At the heart of the model was the collaboration between TIES Education Specialists and CIRCE Faculty Collaborators. The TIES Education Specialists worked closely with faculty to redesign courses to utilize evidence-based teaching strategies and course design principles.

TIES Education Specialists: PhDs with expertise in the discipline are trained by CIRCLE to work as “embedded experts” with faculty to design, implement, and evaluate evidence-based teaching strategies.

CIRCLE Faculty Collaborators: Faculty refine their courses in collaboration with the TIES Education Specialists and present their work at faculty learning community events.
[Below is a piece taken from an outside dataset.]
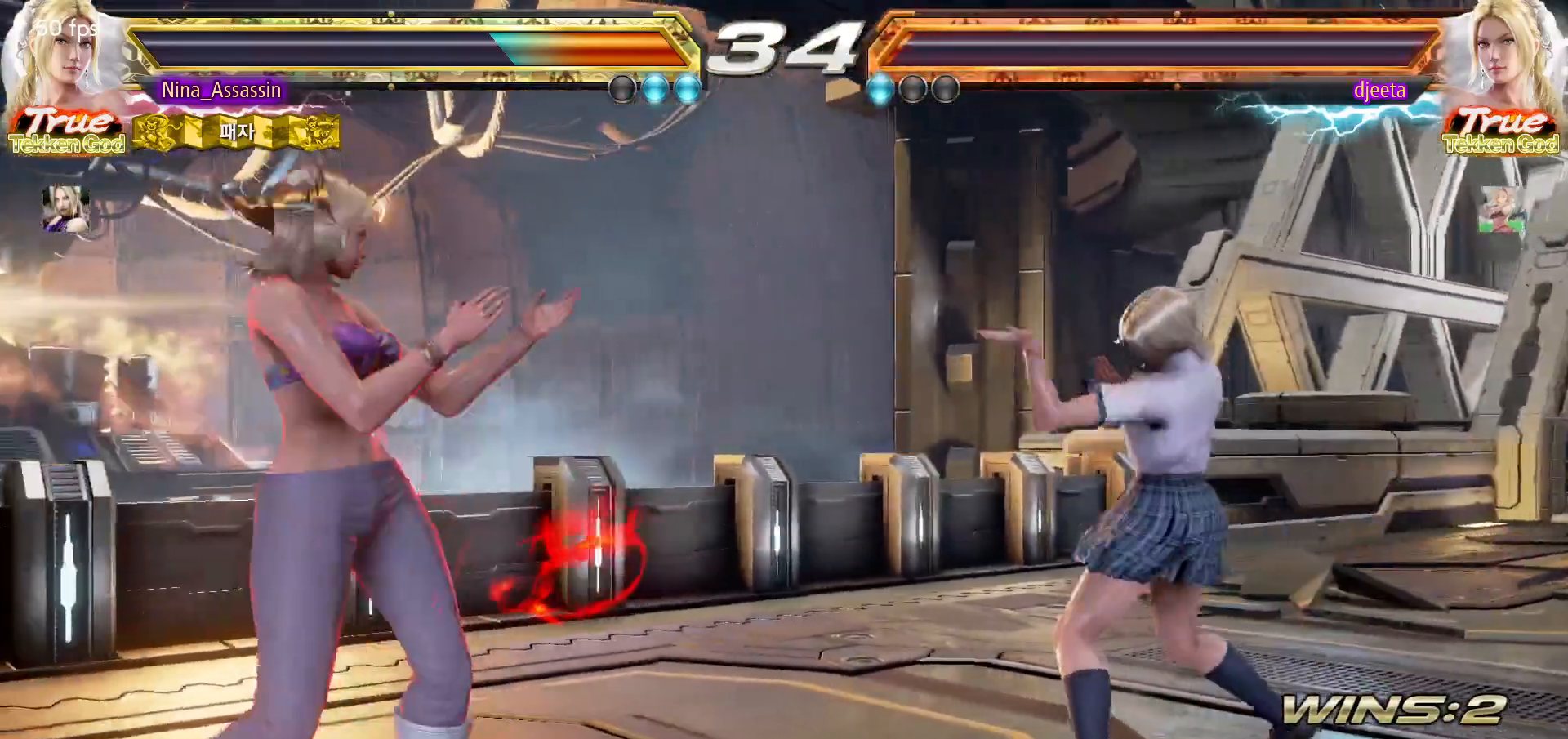
{"dt_ms": 500, "buttons": [], "left_stick": "left", "events": [[183, "left_stick", "right"], [267, "left_stick", "center"], [333, "left_stick", "right"], [450, "left_stick", "center"], [500, "left_stick", "left"]]}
The TIES Education Specialists collaborated with CIRCLE Faculty Collaborators to refine their courses. TIES supported courses included:

  • Biology 2960: Principles of Biology I
  • Biology 2970: Principles of Biology II
  • Biology 334: Cell Biology
  • Psychology 100B: Introduction to Psychology
  • Psychology 315: Introduction to Social Psychology
  • Psychology 353: Psychology of Personality
  • Psychology 354: Abnormal Psychology


Gina Frey (CIRCLE, Chemistry)
Mark McDaniel (CIRCLE, Psychological and Brain Sciences)
Kathy Miller (Biology)
April Bednarski (Biology)
Shaina Rowell (CIRCLE, Psychological and Brain Sciences)
Erin Solomon (CIRCLE)
Elise Walck-Shannon (CIRCLE, Biology)


The four-year pilot initiative was funded by the Office of the Provost.